_Task_
Output the section of the hospital recovery account that runs from "During this time" to "this worried them.", copied word for word.

_Document segment_
********
During this time I needed a transfusion of two units of
blood and then fluids to help me. I have naturally low
blood pressure and pulse this worried them.
During the day another team rolled into action. It was
wonderful care.
After 4 days in the step down unit I was transferred into
the next bay of 4 beds as I didn’t need quite so much
observation.
When Mr Pickford later came to look at the flap he said
that sadly it looked as if half of it hadn’t survived as it
had turned black, he asked if I would consider leech
therapy. I agreed as I felt it could only be beneficial so I
had a week of leeches sucking out the bad black blood
trying to get a good flow of nice red stuff, quite
interesting if you are not too squeamish as some times
after they had fed their fill they dropped off and wriggled
down into the bed, one did a runner across the floor, the
trainee nurses didn’t like that! I named the leeches after
politicians. Tony Blair was a particularly good feeder but
Gordon Brown wasn’t interested.
Mr P said that they were making a case study of me due
to the failure and arranged for photos every step of the
way, they had a plastic team case conference to see if
things could have been handled better and if any lessons
could be learnt from my experience.
********
_Supplied entries_
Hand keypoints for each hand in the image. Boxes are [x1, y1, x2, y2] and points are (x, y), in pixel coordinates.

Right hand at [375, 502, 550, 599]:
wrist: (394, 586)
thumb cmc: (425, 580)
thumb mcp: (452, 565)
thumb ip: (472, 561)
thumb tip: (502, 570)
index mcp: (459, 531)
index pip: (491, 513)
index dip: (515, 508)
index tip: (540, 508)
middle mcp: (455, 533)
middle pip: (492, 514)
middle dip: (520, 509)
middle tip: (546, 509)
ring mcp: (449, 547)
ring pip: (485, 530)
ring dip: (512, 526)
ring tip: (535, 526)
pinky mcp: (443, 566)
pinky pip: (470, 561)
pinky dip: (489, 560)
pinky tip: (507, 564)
********
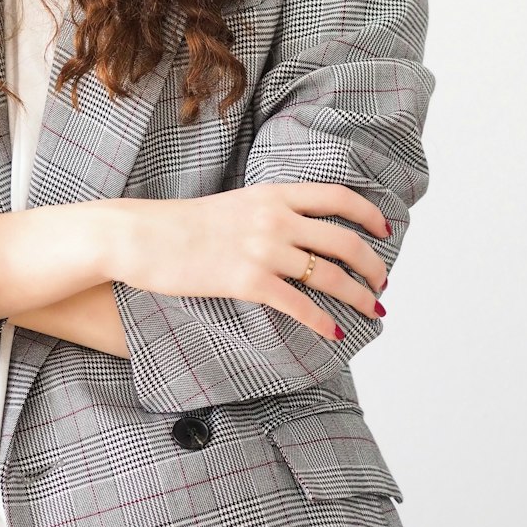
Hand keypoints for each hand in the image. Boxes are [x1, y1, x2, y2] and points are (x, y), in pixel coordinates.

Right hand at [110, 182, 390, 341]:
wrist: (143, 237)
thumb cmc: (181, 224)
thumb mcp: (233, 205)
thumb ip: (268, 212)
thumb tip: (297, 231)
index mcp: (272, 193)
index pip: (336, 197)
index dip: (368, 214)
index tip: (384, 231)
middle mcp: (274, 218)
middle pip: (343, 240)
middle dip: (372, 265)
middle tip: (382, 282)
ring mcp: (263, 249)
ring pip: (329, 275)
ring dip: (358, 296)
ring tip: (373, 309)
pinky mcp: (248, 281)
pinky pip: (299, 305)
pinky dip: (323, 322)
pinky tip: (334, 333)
********
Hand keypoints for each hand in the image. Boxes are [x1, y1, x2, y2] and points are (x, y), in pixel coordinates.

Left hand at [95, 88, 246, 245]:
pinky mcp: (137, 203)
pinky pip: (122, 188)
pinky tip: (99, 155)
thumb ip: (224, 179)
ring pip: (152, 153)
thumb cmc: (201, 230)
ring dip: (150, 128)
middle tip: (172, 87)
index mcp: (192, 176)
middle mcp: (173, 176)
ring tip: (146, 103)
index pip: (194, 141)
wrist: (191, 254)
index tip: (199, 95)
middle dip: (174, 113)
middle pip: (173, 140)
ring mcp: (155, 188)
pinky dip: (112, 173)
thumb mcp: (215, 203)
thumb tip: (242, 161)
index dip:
********
_Exercise result_
During this time I needed a transfusion of two units of
blood and then fluids to help me. I have naturally low
blood pressure and pulse this worried them.